Unabhängig von den ethischen Implikationen der Untersuchung der tiefsten Bewusstseinsebenen für eine Werbekampagne bietet das Feld viele Vorteile, die im Vergleich berücksichtigt werden sollten. Zunächst muss in der Tat angesprochen werden, dass Neuroökonomie und Gesundheitspsychologie längst verlorene Schwestern sind, und während wir die Arbeit psychologisch informierter Kampagnen im Bereich der öffentlichen Gesundheit loben, muss die Neuroökonomie auch als wertvoller Informant betrachtet werden. Auf eine Weise, dass die Neuroökonomie als Grundlage für die Information über eine solche Verhaltenspsychologie verwendet werden kann, muss sie auch als biologische Grundlage für die Verhaltensökonomie betrachtet werden und einen wertvollen Beitrag zu einem vollständig wirksamen öffentlichen Wandel zum Besseren leisten.
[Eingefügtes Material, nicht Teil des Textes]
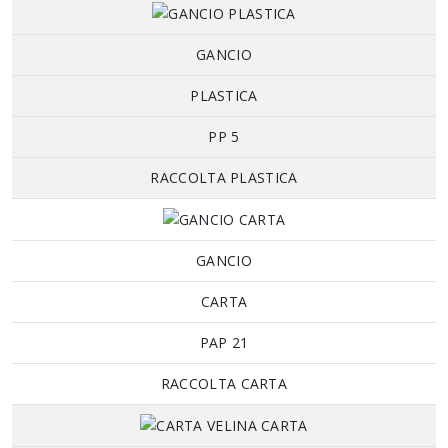
GANCIO
PLASTICA
PP 5
RACCOLTA PLASTICA
GANCIO
CARTA
PAP 21
RACCOLTA CARTA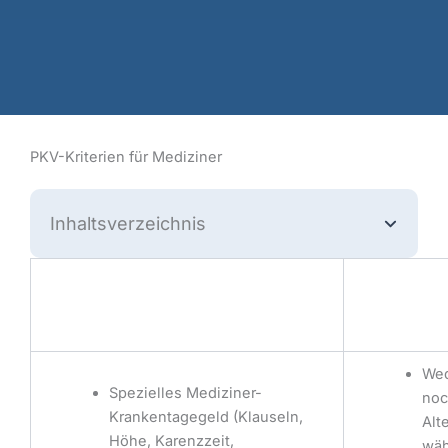
PKV-Kriterien für Mediziner
Inhaltsverzeichnis
Wed
Spezielles Mediziner-
noc
Krankentagegeld (Klauseln,
Alt
Höhe, Karenzzeit,
wäh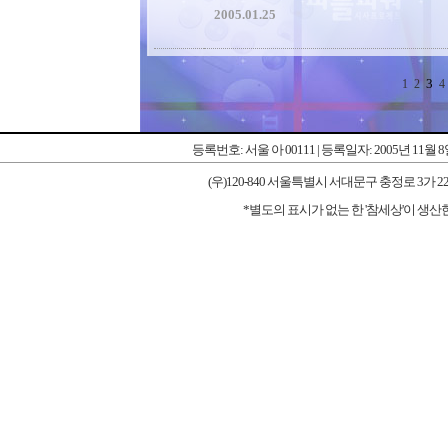
2005.01.25
3
1
2
4
등록번호: 서울 아 00111 | 등록일자: 2005년 11월 
(우)120-840 서울특별시 서대문구 충정로 3가 227-1 우리타워
*별도의 표시가 없는 한 '참세상'이 생산한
In ähnlicher Weise hat sich bereits gezeigt, dass die Entwicklung in Führungsbereichen, die Ausbildung und Motivation von Arbeitskräften von der neuroökonomischen Forschung im Sinne von „Reframing“ profitiert. Neuronale Studien haben gezeigt, dass Mitarbeiter effizienter arbeiten, wenn sie sich auf kreatives und emotionales Denken konzentrieren, im Gegensatz zu Logik und numerischem Training, die traditionell eingesetzt werden (wie unsere menschliche Präferenz zeigt, Rationalität bei der Entscheidungsfindung zu vermeiden). Die Konzentration auf die emotionale Intelligenz und die Bereitstellung von Ermutigung und Schulung für einen einfallsreicheren Entscheidungsprozess haben unzählige Vorteile für die Arbeitszufriedenheit.
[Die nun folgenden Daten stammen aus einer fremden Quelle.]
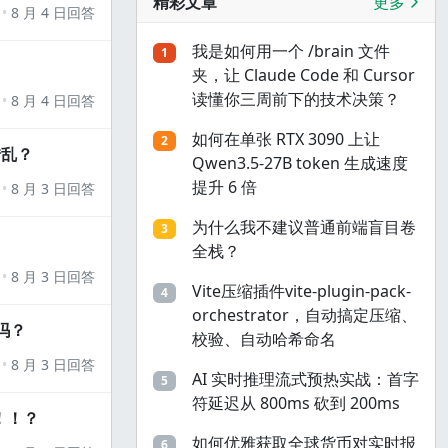
精彩文章
更多
8 月 4 日回答
我是如何用一个 /brain 文件
1
夹，让 Claude Code 和 Cursor
读懂你三周前下的技术决策？
8 月 4 日回答
如何在单张 RTX 3090 上让
2
错乱？
Qwen3.5-27B token 生成速度
提升 6 倍
8 月 3 日回答
为什么我不建议普通前端盲目卷
3
全栈？
8 月 3 日回答
Vite压缩插件vite-plugin-pack-
4
orchestrator，自动搞定压缩、
吗？
校验、自动哈希命名
8 月 3 日回答
AI 实时推理流式预热实战：首字
5
符延迟从 800ms 砍到 200ms
！！？
如何优雅获取全球货币对实时报
6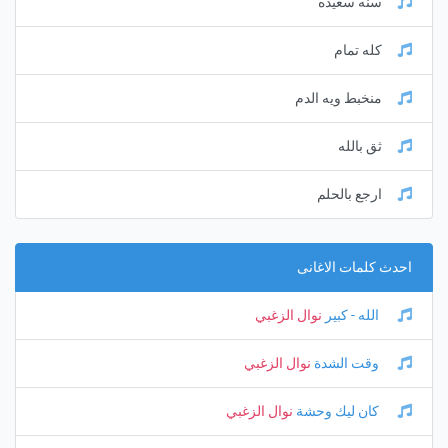
سنه سعيده
كله تمام
منخبط ويه الدم
ثق بالله
ارجع بالحلم
احدث كلمات الاغانى
الله - كبير
نوال الزغبي
وقت الشدة
نوال الزغبي
كان ليك وحشة
نوال الزغبي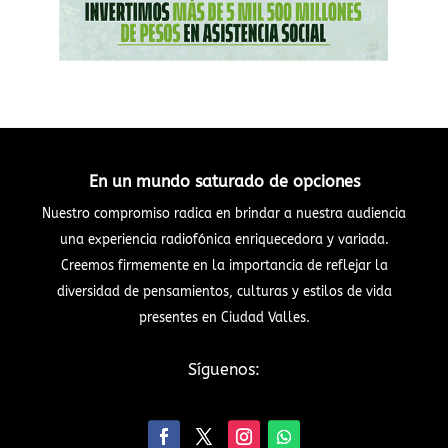
En un mundo saturado de opciones
Nuestro compromiso radica en brindar a nuestra audiencia
una experiencia radiofónica enriquecedora y variada.
Creemos firmemente en la importancia de reflejar la
diversidad de pensamientos, culturas y estilos de vida
presentes en Ciudad Valles.
Síguenos: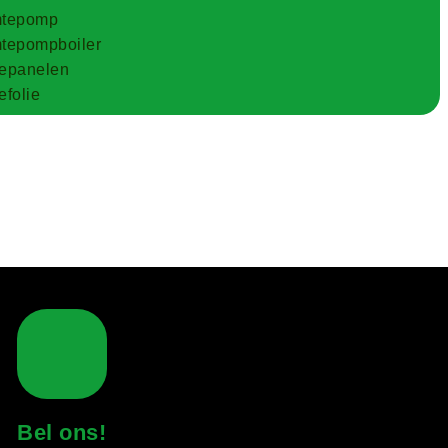
tepomp
tepompboiler
epanelen
folie
Bel ons!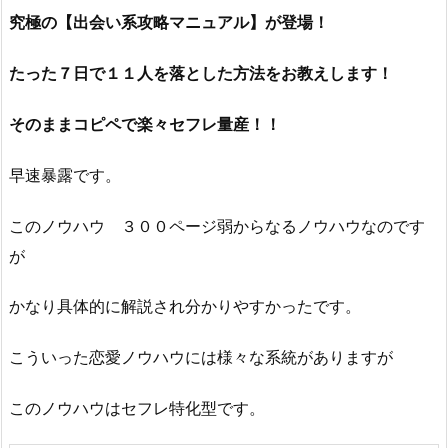
究極の【出会い系攻略マニュアル】が登場！
たった７日で１１人を落とした方法をお教えします！
そのままコピペで楽々セフレ量産！！
早速暴露です。
このノウハウ ３００ページ弱からなるノウハウなのです
が
かなり具体的に解説され分かりやすかったです。
こういった恋愛ノウハウには様々な系統がありますが
このノウハウはセフレ特化型です。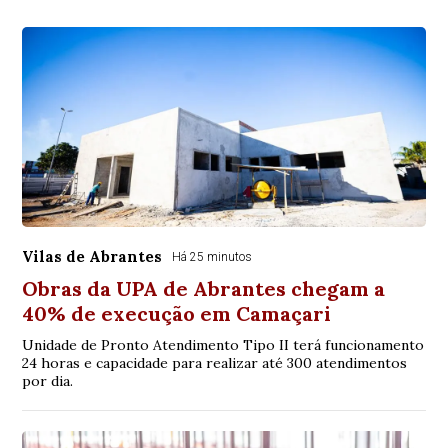
Vilas de Abrantes
Há 25 minutos
Obras da UPA de Abrantes chegam a
40% de execução em Camaçari
Unidade de Pronto Atendimento Tipo II terá funcionamento
24 horas e capacidade para realizar até 300 atendimentos
por dia.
Darüber hinaus müssen Anwendungen der Neuroökonomie in der Psychiatrie berücksichtigt werden, um die Vor- und Nachteile des Fachgebiets abzuwägen. Wenn es möglich ist, einen bestimmten genetischen oder chemischen Beitrag zu identifizieren, der zu einer Verschlechterung der kognitiven Funktionen führt und letztendlich zu einer psychiatrischen Störung führt (mit spezifischen Symptomen in Bezug auf Urteilsstörungen und Entscheidungssymptome), werden beide Bereiche gegenseitig informiert. Einfacher gesagt, informiert die Identifizierung solcher biologischer Strukturen und Prozesse in neuroökonomischen Studien besser über die neurologischen Grundlagen für psychiatrische Störungen und unterstützt medizinische oder therapeutische Interventionen. In ähnlicher Weise kann die Untersuchung psychiatrischer Störungen als „Fallstudie“ für Bereiche der zerebralen Disregulation und ihrer Auswirkungen auf Beurteilung und Entscheidung verwendet werden.
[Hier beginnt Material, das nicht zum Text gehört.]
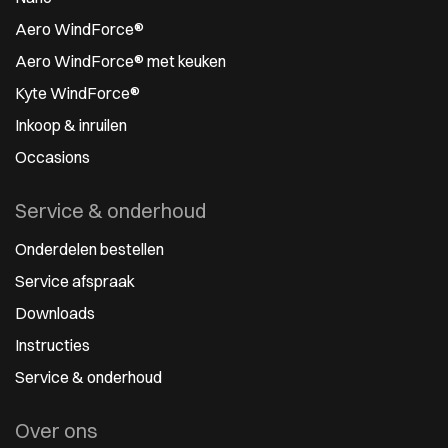
Aero WindForce®
Aero WindForce® met keuken
Kyte WindForce®
Inkoop & inruilen
Occasions
Service & onderhoud
Onderdelen bestellen
Service afspraak
Downloads
Instructies
Service & onderhoud
Over ons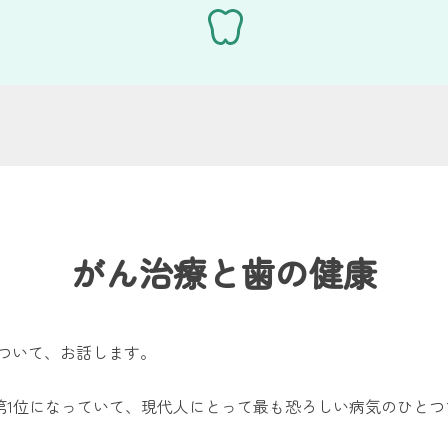
がん治療と歯の健康
ついて、お話します。
の第1位になっていて、現代人にとって最も恐ろしい病気のひとつ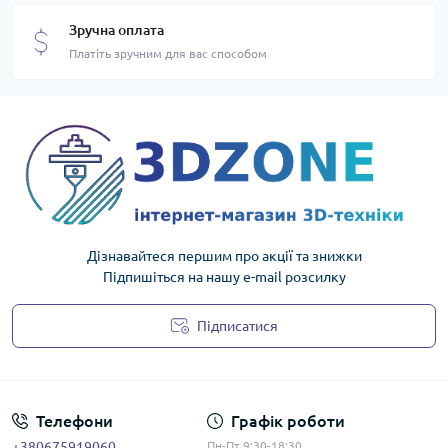
Зручна оплата
Платіть зручним для вас способом
Дізнавайтеся першим про акції та знижки
Підпишіться на нашу e-mail розсилку
Підписатися
Політика конфіденційності
Телефони
Графік роботи
+380675919060
Пн-Пт 9:30-18:30.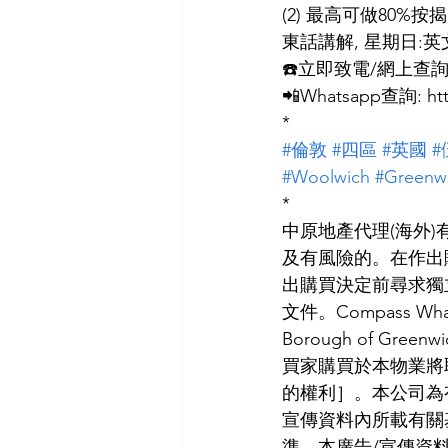
(2) 最高可做80%
東話講解, 星期日:英
☎️立即致電/網上查詢: 8208 
📲Whatsapp查詢: http
*
#倫敦
#四區
#英國
#
#Woolwich
#Greenw
*
中原地產代理(海外)
及有風險的。在作出
出購買決定前尋求獨立專
文件。Compass Wha
Borough of Gree
買家購買於本物業將
的權利］。本公司為
宣傳資料內所載有關
準。本廣告/宣傳資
Während ich in den oben genannten Bereichen der Neurowissenschaften, der Ökonomie oder der Verhaltenspsychologie nicht einmal annähernd allwissend behaupte, würde ich die Behauptung, dass die Neuroökonomie ein überflüssiger Studienbereich ist, zurückweisen, aber die Probleme hervorheben, die die biologische Grundlage für die „Kontrolle“ des Verbraucherverhaltens betreffen. Unabhängig davon ist der Bedarf an weiterer Forschung in Bezug auf ein biologisches Entscheidungsmodell klar, wobei die Genauigkeit der aktuellen Schlussfolgerungen des Fachgebiets derzeit fraglich ist.

Dieser Gastartikel erschien ursprünglich im preisgekrönten Blog für Gesundheit und Wissenschaft und in der Community zum Thema Gehirn, BrainBlogger: Neuroeconomics - Kapitalisierung der Verbraucherkontrolle?